Built in 1932 the grand Victorian style red brick building stretches practically the width of the entire school site. The school hall and gym sitting to the east of the site. A unique feature of this collection of buildings was ceiling mounted radiators, which often bemused and what would today be called a cavity wall construction. Subjects included Physics, French, English, Math's, Geography and Welsh. The deputy heads office, caretakers office and staff room along with the old mistress room were here.

Lower School

The oldest of the schools buildings are both based here. The Crawshay family funded the construction of the larger of the two in 1861 which housed canteen and old sixth form common room, the CDT and Home Economics Departments. A two-story stone building housing the woodwork and later art department sits below the school hall and is believed to be the older of the two.

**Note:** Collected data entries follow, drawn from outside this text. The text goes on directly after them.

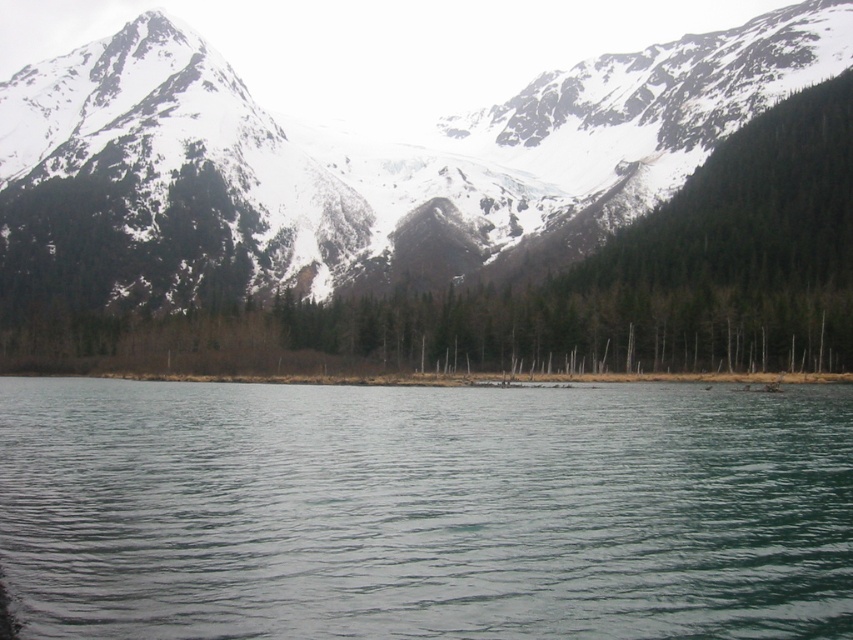
Question: Which of the following is the closest to the observer?

Choices:
 (A) clear water at center
 (B) snowy granite mountain range at upper center

Answer: (A)

Question: Which of the following is the farthest from the observer?

Choices:
 (A) snowy granite mountain range at upper center
 (B) clear water at center

Answer: (A)

Question: From the image, what is the correct spatial relationship of clear water at center in relation to snowy granite mountain range at upper center?

Choices:
 (A) below
 (B) above

Answer: (A)

Question: Is the position of clear water at center more distant than that of snowy granite mountain range at upper center?

Choices:
 (A) yes
 (B) no

Answer: (B)

Question: Where is clear water at center located in relation to snowy granite mountain range at upper center in the image?

Choices:
 (A) above
 (B) below

Answer: (B)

== The End Of Vaynor and Penderyn ==
There had been a continuous downward trend in its pupils numbers in its latter years and the school had around 256 pupils on roll by mid-2004, only 30 of whom were sixth formers.

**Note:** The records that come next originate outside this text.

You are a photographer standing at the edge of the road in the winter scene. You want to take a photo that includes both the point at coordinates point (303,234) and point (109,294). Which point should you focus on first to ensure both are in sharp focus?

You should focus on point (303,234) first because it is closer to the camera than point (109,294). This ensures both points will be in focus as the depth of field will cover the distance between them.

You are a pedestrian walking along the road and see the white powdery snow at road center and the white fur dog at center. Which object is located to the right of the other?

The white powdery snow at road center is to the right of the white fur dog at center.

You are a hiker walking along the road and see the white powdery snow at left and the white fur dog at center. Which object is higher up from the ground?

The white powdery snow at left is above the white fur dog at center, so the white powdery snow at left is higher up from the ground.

In October 2001 Merthyr Tydfil County Borough Council undertook preliminary consultation on its 'Review of Secondary School Provision in Merthyr Tydfil'. This outlined a range of possible proposals in relation to secondary schools and sixth form provision. Two of the options presented included the closure of Vaynor and Penderyn.

Following the end of this preliminary consultation, the Local Authority together with the National Council for Education and Training and other partner bodies decided to establish, with funding from the Learning Challenge Fund, a Project Management Team to further develop and move forward the options outlined in the review. However, pupils numbers at Vaynor and Penderyn continued to decline rapidly, falling from 363 in January 2003 to 284 in January 2004. This prompted the Local Authority to consider bringing forward a proposal to discontinue Vaynor and Penderyn in advance of any more general proposals identified by the Project Management Team.

On 15 January 2004 the Authority issued a consultation document outlining its case for closing the school and, subject to parental preference, transferring its pupils to Pen-Y-Dre High School. The document was sent to a comprehensive list of interested parties and invited comments by 5 March 2004. A notice outlining the proposal was also placed in various newspapers.

Certain consultees were also invited to attend meetings. In the case of staff, governors and parents at Vaynor and Penderyn, meetings were held at the school for each group in turn on 27 January 2004. A meeting with the School Council was held on 28 January. Meetings were also held on 29 January with the staff, governors, parents and the School Council at Pen-y-Dre High School, on 3 February with the parents of Vaynor's three feeder primary schools (Ysgol y Graig, Hirwaun and Penderyn) and on 9 February with the Governing Body of Bishop Hedley High School.

Votes were held at each of the meetings. The thirty-three Vaynor and Penderyn and feeder school parents who attended voted unanimously against the proposal. Six of Vaynor's Governing Body voted in favour of the proposal with two against and three abstentions. Sixteen of the school's staff voted for the proposal, none voted against, and four abstained. The School Council voted three in favour, twenty-two against with one abstention. With the exception of one member of staff all those who were present at the meetings held at Pen y Dre and Bishop Hedley voted in favour of the proposal.

Following the end of consultation on 5 March 2004 and after consideration of responses from consultees, the Authority decided on 7 April to proceed with the proposal to close Vaynor and Penderyn and a notice was published on 16 April 2004.